30-40 parts of double bond-containing and epoxy resin monomers;

1-5 parts of organosilane containing double bonds;

20-30 parts of hydroxy acrylic acid.

2. The silicone-modified epoxy resin reinforcing material according to claim 1, wherein: the aromatic epoxy resin is one or two of bisphenol A polyether type epoxy resin and bisphenol F type epoxy resin.

3. The silicone-modified epoxy resin reinforcing material according to claim 1, wherein: the acrylic ester monomer is one or more of methyl methacrylate, ethyl methacrylate and butyl methacrylate; the double bond-containing epoxy resin monomer is one or more of allyl glycidyl ether, 3, 4-epoxy cyclohexyl methyl acrylate, 1, 2-epoxy-4-vinyl cyclohexane and 4-vinyl epoxy cyclohexane ester; the double bond-containing organosilane is one or two of 3-methacryloxypropyl trimethoxy silane and vinyl triethoxy silane; the hydroxy acrylic acid is one or more of ethoxylated trimethylolpropane triacrylate, hydroxyethyl acrylate and tripropylene glycol triacrylate.

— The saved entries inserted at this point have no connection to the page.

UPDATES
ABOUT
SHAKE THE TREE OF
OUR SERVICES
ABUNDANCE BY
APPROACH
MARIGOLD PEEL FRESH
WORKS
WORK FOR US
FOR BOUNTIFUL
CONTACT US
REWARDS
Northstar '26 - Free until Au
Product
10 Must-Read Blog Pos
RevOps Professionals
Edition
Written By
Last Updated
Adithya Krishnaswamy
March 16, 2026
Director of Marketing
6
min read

4. The silicone-modified epoxy resin reinforcing material according to claim 1, wherein: the curing agent A is one of m-xylylenediamine, diaminodiphenylmethane, diaminodiphenylsulfone, m-phenylenediamine, a mixture of 60-70 wt% of m-phenylenediamine and 30-40 wt% of 4, 4-dimethyldiphenyldisulfone; the curing agent B is a closed isocyanate curing agent, and the adopted sealing agent is one or more of diethyl malonate, methyl ethyl ketoxime, acetone oxime, epsilon-caprolactam and phenol.

5. The silicone-modified epoxy resin reinforcing material according to claim 1, wherein: the accelerator is one or more of organic urea accelerators and boron amine complex accelerators.

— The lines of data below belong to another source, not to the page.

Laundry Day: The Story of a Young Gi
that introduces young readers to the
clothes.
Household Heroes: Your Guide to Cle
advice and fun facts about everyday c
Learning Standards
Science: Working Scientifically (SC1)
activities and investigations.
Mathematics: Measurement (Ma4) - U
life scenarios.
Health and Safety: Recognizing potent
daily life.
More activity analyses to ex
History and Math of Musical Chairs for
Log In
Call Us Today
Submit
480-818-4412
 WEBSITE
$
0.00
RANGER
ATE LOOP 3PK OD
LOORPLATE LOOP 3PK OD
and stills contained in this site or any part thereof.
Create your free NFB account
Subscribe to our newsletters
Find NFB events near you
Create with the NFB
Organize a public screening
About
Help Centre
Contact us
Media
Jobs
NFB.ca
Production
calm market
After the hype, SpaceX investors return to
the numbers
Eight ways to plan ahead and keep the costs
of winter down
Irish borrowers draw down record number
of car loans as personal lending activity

6. The silicone-modified epoxy resin reinforcing material according to claim 1, wherein: the thixotropic agent is fumed silica.

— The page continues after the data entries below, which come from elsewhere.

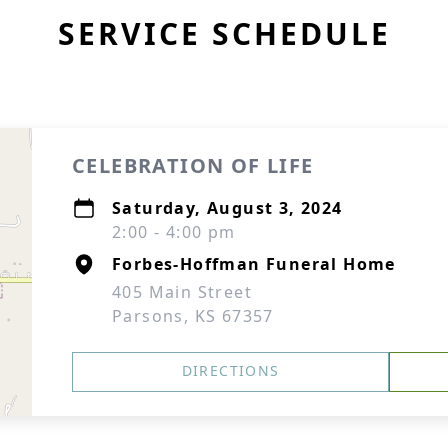
SERVICE SCHEDULE
CELEBRATION OF LIFE
Saturday, August 3, 2024
2:00 - 4:00 pm
Forbes-Hoffman Funeral Home
405 Main Street
Parsons, KS 67357
DIRECTIONS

7. The silicone-modified epoxy resin reinforcing material according to claim 1, wherein: the anti-aging agent is one or more of hindered phenol antioxidant, hindered amine antioxidant, benzotriazole ultraviolet absorbent and benzophenone ultraviolet absorbent.

8. A method of preparing the silicone modified epoxy resin reinforcing material of any one of claims 1-7, comprising the steps of:

(1) Mixing acrylate monomer, double bond-containing epoxy resin monomer, double bond-containing organosilane and hydroxy acrylic acid according to a proportion, adding a solvent, stirring and dissolving; then adding an initiator, stirring at the constant temperature of 60-80 ℃ for 10-20 min, and reacting at the temperature of 80-100 ℃ for 30-40min to obtain the organosilicon modified epoxy resin; wherein the addition amount of the initiator is 0.1-1 wt% of the total mass of the reaction system;

(2) Mixing the aromatic epoxy resin, the organosilicon modified epoxy resin, the curing agent A, the curing agent B, the accelerator, the thixotropic agent and the anti-aging agent according to the proportion, and controlling the mole number of epoxy: NH ₂ mol number=1.1-1.2, and reacting for 20-30min at 60-70 ℃ to obtain the organosilicon modified epoxy resin reinforcing material.

9. The method of manufacturing according to claim 8, wherein: the solvent in the step (1) is dimethylbenzene, and the addition amount is 1-2L/100g of the total mass of the reaction system; the initiator is one or more of azodiisobutyronitrile, benzoyl peroxide and dicumyl peroxide.

10. Use of the silicone modified epoxy resin reinforced material according to any one of claims 1-7 in lightweight flexible photovoltaic modules.